**Work to be completed:** Please return all lines in the listing holding the word "Částečné".

**Given records:**
"""
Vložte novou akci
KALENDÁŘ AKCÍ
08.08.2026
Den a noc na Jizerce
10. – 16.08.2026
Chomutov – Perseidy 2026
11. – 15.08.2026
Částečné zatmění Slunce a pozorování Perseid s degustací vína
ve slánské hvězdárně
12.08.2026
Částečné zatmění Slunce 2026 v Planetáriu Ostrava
"""
**Output of the exercise:**
Částečné zatmění Slunce a pozorování Perseid s degustací vína
Částečné zatmění Slunce 2026 v Planetáriu Ostrava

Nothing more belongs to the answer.